- **Document segment**:
_ _ _
Sunday, May 25, 2014

Doubleday Book Shop receipt for "The Green Planet"


This receipt, which measures a smidgen over 4½ inches wide, was tucked away inside what appears to be a never-read copy of J. Hunter Holly's The Green Planet.

The book was first purchased at the Doubleday Book Shop within the original Pennsylvania Station in New York City. Although the date is smudged, I believe it was bought on September 14, 1961. That would make sense, as September 1961 is when this Monarch paperback was originally published.

The cover price was 35 cents and the total sale price was 36 cents. A note on the receipt states: "If this purchase is not satisfactory we will be happy to make an exchange. No cash refunds."

The cover illustration on The Green Planet was done by Jack Schoenherr, who died in 2010 and was the first artist to illustrate the giant sandworms of Frank Hebert's Dune — which is just one of the wonderful tidbits in Schoenherr's obituary in The New York Times (penned by Margalit Fox).

The description of the book on the back cover states, in part:
"The thirteen exiles from Earth were hopeful when they landed on the planet Klorath. After all, others had been banished before them and had no doubt established a colony.

"But when the exiles found a pile of clean-picked human skulls they knew those who had preceded them were dead..."
The MPorcius Fiction Log published a full review of The Green Planet this past December. The book gets a "a marginal thumbs down." Its problems include "pedestrian" writing, typos, and the writer's lack of understanding of how guns work. You should check out the entire review.

If the review is accurate, then perhaps the person who purchased this sci-fi novel at Pennsylvania Station 53 years ago and (apparently) never read it wasn't missing much.

Speaking of Pennsylvania Station and its book shop, this book was purchased two years before the station's (controversial) October 1963 demolition, which paved the way for Madison Square Garden and the underground New York Penn Station. The photograph below shows what Pennsylvania Station looked like; I imagine that the Doubleday Book Shop was located somewhere along the arcade.


Meanwhile, Doubleday's biggest bookstore in New York City was a four-floor location on Fifth Avenue. But it closed in 1997 after 36 years in operation. The New York Times article on the closure is filled with interesting observations about the book trade:
  • "The death of Doubleday, the B. Dalton store at Fifth Avenue and 52d Street — closed last month after its lease expired — and the other bookshops leaves a void for the members of New York's publishing industry, centered in midtown. Writers, editors and literary agents browsed and shopped in those stores, taking in the cool stillness and new ideas waiting just behind the book jackets, while keeping tabs on who was selling and who wasn't."
_ _ _
- **Listed records**:
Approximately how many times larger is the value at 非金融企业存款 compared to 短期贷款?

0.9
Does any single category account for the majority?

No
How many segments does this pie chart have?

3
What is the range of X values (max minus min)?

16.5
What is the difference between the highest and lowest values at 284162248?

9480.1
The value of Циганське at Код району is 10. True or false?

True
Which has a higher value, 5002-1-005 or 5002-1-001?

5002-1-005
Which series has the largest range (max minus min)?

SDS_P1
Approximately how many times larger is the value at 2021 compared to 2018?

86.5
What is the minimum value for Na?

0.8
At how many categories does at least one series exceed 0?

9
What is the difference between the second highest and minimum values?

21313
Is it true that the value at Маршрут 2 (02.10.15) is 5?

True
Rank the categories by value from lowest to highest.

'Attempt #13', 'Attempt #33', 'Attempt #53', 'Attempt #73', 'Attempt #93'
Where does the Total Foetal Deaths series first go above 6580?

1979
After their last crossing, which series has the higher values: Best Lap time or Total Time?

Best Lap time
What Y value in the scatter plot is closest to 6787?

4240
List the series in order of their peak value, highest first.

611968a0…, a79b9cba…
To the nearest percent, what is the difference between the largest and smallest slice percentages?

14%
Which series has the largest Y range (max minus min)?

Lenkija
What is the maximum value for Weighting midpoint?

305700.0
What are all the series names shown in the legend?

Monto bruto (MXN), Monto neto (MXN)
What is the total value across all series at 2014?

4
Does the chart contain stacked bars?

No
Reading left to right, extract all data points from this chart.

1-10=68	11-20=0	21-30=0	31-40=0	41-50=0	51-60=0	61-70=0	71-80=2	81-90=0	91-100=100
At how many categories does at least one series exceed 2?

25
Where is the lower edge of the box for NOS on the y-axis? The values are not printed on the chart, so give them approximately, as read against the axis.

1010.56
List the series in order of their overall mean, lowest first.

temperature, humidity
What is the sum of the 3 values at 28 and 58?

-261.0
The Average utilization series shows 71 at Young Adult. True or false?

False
_ _ _
- **Task list**:
a) Check each statement against the post about the Doubleday Book Shop receipt. For each, answer yes or no and quote the words from the post that decide it.
(i) The Green Planet had a cover price of 35 cents.
(ii) Doubleday's Fifth Avenue store was in operation for 36 years before it closed.
(iii) The receipt offered a cash refund if the purchase was not satisfactory.
b) According to the post about the Doubleday Book Shop receipt, who did the cover illustration for The Green Planet?
c) Write a continuation of the post about the Doubleday Book Shop receipt, beginning after its final sentence.

- **Responses by item number**:
a)
(i) Yes: "The cover price was 35 cents"
(ii) Yes: "But it closed in 1997 after 36 years in operation."
(iii) No: "No cash refunds."

b) Jack Schoenherr.

c)
  • "But even today, the Doubleday Book Shop slated to close draws serious-minded readers. With four levels and 150,000 volumes, it is prized for its knowing staff and its fiction, business and travel sections. It is also open until 11 P.M., making it a favorite retreat of Ms. [Fran] Lebowitz, who lives in the neighborhood. 'There are only two things that would make me leave the house late at night — running out of cigarettes or running out of books,' said Ms. Lebowitz. 'It was great to be able to go in and wander around.'"
  • "Since buying Doubleday and the mall-based B. Dalton chain in 1986, Barnes & Noble has closed 20 of the 50 Doubleday shops nationwide, including all of the Manhattan stores, and about 250 of the 800 B. Dalton's. At the same time, in the last five years, Barnes & Noble has opened 450 superstores. Analysts say superstores — cavernous outlets with cafes and discounted best sellers — took off in the early 1990's, proving far more profitable than regular stores. The Borders Group in Ann Arbor, Mich., Barnes & Noble's rival, has also cut its mall-based Waldenbooks chain while opening superstores. (A Borders superstore is to open at Park Avenue and 57th Street in the fall.)"

Of course, while all of this was happening in 1997, Barnes & Noble and the other "cavernous" superstores probably hardly noticed that a little outfit called Amazon.com had launched its online operation in 1995.

Many of those superstores ended up going the way of the original Pennsylvania Station...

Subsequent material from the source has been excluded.